When I was a child, I used to dream of walking the Great Wall of China, step by step, every brick that had been so valuable lives had been sacrificed in the making of this massive wall the remnants of which still stand so many centuries later. I flipped through picture books and travel diaries of the Amazon rainforest, imagining what it would be like to clamber through that lush jungle and stand on the banks of the muddy brown river that snaked its way through wilderness. Then one day—I don’t remember when or how—it was Africa.
Finding a way to Africa isn’t easy. I began working with CARITAS for Children as a volunteer when I was about fourteen, gathering data and compiling it into spreadsheets for outreach. But what I wanted was to go to Africa.

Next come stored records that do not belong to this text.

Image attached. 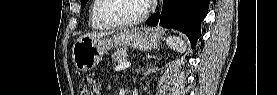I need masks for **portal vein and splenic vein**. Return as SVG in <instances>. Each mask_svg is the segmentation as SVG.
<instances>
[{"label": "portal vein and splenic vein", "instance_id": "portal-vein-and-splenic-vein-1", "mask_svg": "<svg viewBox=\"0 0 277 95\" xmlns=\"http://www.w3.org/2000/svg\"><path fill=\"white\" fill-rule=\"evenodd\" d=\"M131 65L130 62H122L115 67V71H120L128 68Z\"/></svg>", "mask_w": 277, "mask_h": 95}]
</instances>
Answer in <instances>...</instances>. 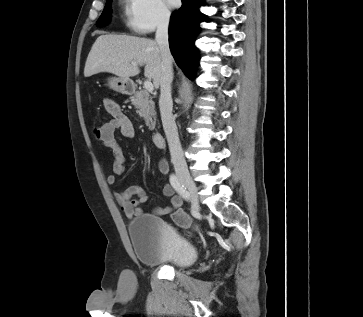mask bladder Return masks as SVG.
Returning a JSON list of instances; mask_svg holds the SVG:
<instances>
[{
    "mask_svg": "<svg viewBox=\"0 0 363 317\" xmlns=\"http://www.w3.org/2000/svg\"><path fill=\"white\" fill-rule=\"evenodd\" d=\"M138 261L144 266L168 264L184 268L198 257L196 245L163 219L138 215L127 228Z\"/></svg>",
    "mask_w": 363,
    "mask_h": 317,
    "instance_id": "obj_1",
    "label": "bladder"
}]
</instances>
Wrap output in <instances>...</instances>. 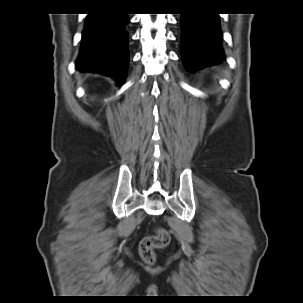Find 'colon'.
I'll return each instance as SVG.
<instances>
[{
	"instance_id": "1",
	"label": "colon",
	"mask_w": 303,
	"mask_h": 303,
	"mask_svg": "<svg viewBox=\"0 0 303 303\" xmlns=\"http://www.w3.org/2000/svg\"><path fill=\"white\" fill-rule=\"evenodd\" d=\"M170 242L169 233L163 228H157L155 235L145 238L140 244V255L146 264L156 261V250L163 249Z\"/></svg>"
}]
</instances>
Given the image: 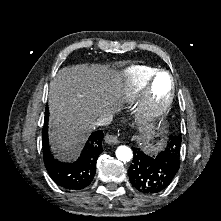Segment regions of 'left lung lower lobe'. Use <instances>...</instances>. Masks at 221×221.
<instances>
[{
    "mask_svg": "<svg viewBox=\"0 0 221 221\" xmlns=\"http://www.w3.org/2000/svg\"><path fill=\"white\" fill-rule=\"evenodd\" d=\"M181 135L170 136L166 148L152 156L138 148L128 170L132 185L140 192L154 194L164 190L180 167Z\"/></svg>",
    "mask_w": 221,
    "mask_h": 221,
    "instance_id": "left-lung-lower-lobe-1",
    "label": "left lung lower lobe"
}]
</instances>
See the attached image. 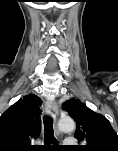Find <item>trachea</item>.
I'll return each mask as SVG.
<instances>
[{"label":"trachea","instance_id":"obj_1","mask_svg":"<svg viewBox=\"0 0 118 151\" xmlns=\"http://www.w3.org/2000/svg\"><path fill=\"white\" fill-rule=\"evenodd\" d=\"M44 122V140L46 143H56L53 130V120L51 117L45 116L43 118Z\"/></svg>","mask_w":118,"mask_h":151}]
</instances>
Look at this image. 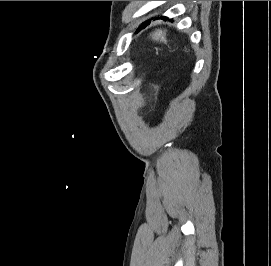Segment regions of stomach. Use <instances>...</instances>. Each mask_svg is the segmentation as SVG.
I'll return each mask as SVG.
<instances>
[{
  "label": "stomach",
  "instance_id": "stomach-1",
  "mask_svg": "<svg viewBox=\"0 0 271 266\" xmlns=\"http://www.w3.org/2000/svg\"><path fill=\"white\" fill-rule=\"evenodd\" d=\"M152 39L154 41H160V42H163L165 41V37H164V34L161 33V32H156L152 35Z\"/></svg>",
  "mask_w": 271,
  "mask_h": 266
}]
</instances>
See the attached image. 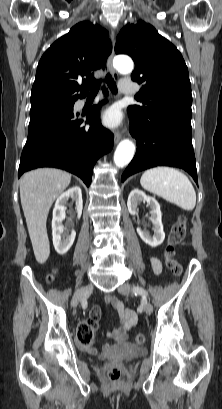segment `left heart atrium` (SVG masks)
Masks as SVG:
<instances>
[{"label": "left heart atrium", "instance_id": "1", "mask_svg": "<svg viewBox=\"0 0 222 409\" xmlns=\"http://www.w3.org/2000/svg\"><path fill=\"white\" fill-rule=\"evenodd\" d=\"M103 124L109 128H115L120 125V116L115 108H110L104 112L101 117Z\"/></svg>", "mask_w": 222, "mask_h": 409}]
</instances>
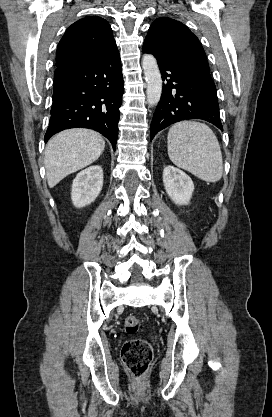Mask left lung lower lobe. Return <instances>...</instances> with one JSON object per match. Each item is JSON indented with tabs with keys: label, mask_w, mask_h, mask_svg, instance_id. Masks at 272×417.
Returning a JSON list of instances; mask_svg holds the SVG:
<instances>
[{
	"label": "left lung lower lobe",
	"mask_w": 272,
	"mask_h": 417,
	"mask_svg": "<svg viewBox=\"0 0 272 417\" xmlns=\"http://www.w3.org/2000/svg\"><path fill=\"white\" fill-rule=\"evenodd\" d=\"M156 59L166 83L150 126L151 140L160 130L188 119H202L223 130L210 72L176 59Z\"/></svg>",
	"instance_id": "left-lung-lower-lobe-1"
}]
</instances>
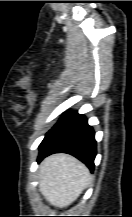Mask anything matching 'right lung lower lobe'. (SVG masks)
<instances>
[{"label": "right lung lower lobe", "instance_id": "98d812e1", "mask_svg": "<svg viewBox=\"0 0 132 217\" xmlns=\"http://www.w3.org/2000/svg\"><path fill=\"white\" fill-rule=\"evenodd\" d=\"M38 162L53 153H68L94 170L96 156L95 133L84 115L76 111L65 113L46 134L39 146Z\"/></svg>", "mask_w": 132, "mask_h": 217}]
</instances>
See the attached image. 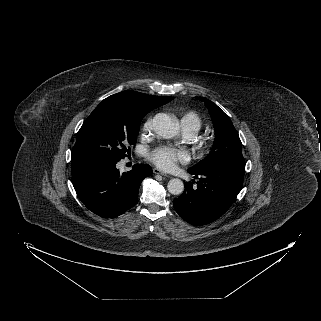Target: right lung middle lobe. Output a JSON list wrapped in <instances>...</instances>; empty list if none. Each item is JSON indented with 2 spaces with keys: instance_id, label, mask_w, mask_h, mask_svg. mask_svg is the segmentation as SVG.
I'll return each mask as SVG.
<instances>
[{
  "instance_id": "right-lung-middle-lobe-1",
  "label": "right lung middle lobe",
  "mask_w": 321,
  "mask_h": 321,
  "mask_svg": "<svg viewBox=\"0 0 321 321\" xmlns=\"http://www.w3.org/2000/svg\"><path fill=\"white\" fill-rule=\"evenodd\" d=\"M147 113L121 99H104L78 131L71 162H118L125 158L130 145L136 143L141 120Z\"/></svg>"
}]
</instances>
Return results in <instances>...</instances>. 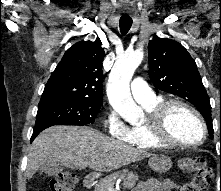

I’d trace it on the map and tell my siblings that I was going to Uganda, where CARITAS had a child sponsorship program. Except I didn’t know quite how to pronounce Uganda, so I’d change it just a little bit each time. Was it “Oo-ganda,” or “You-ganda,”? It’s hard to pronounce a name you’ve never heard before. I just knew I wanted to be there.
To make a long story short, I can’t tell you what drew me to Africa the first time, but I can tell you what is drawing me back.
People. My people. My family. When I stepped off that plane (the first time I had ever flown) at eighteen, these people welcomed me with open arms. Joseph, who stepped up to teach me and ensure I was safe, just like a father would. Flavia, who I call “mama,” my Ugandan mother who cared for me while I stayed in Uganda—she taught me how to navigate the market, cook on a charcoal stove, even tried to teach me how to do laundry the Ugandan way, traveled with me to some places and spoke Luganda to me so I could learn the words. But mostly she stood beside me, every minute, kind and strong, regardless of what life has thrown her way. There is Prossy, who teaches at Stella Maris, and is like a sister to me. She traveled with me to Kampala, and I am always stunned by her bravery. No matter where we are or what we face, this slight woman stands tall, instructs me to take her hand, and pushes forward. She has the keenest fashion sense of anyone I know, and we once knelt on the floor of her house at midnight as she ironed a dress for me because I couldn’t appear before a skype meeting of CARITAS sponsors in a wrinkled dress. Sr. Carolyne, who I call Sr. Carol, has this kind and prayerful presence. We walked the roads near Nkokonjeru together, visiting schools and families, and everywhere she was greeted with respect and returned it with love and kindness. She works tirelessly to help keep the CARITAS programs running, and taught me to keep going, keep working, even when I’ve tired of the task because the end goal is often not about me at all. Matthew, who drove me back and forth between Nkokonjeru and Mukono, and made it his personal mission to answer every question about Ugandan culture I could ask, and teach me how to live life on Ugandan time because the focus should be on people, not on the clock.
There are so many people in Uganda who became close friends and family, and they are what draws me back. I would go one day, just for the adventure, but I’m going back to Nkokonjeru to be with them.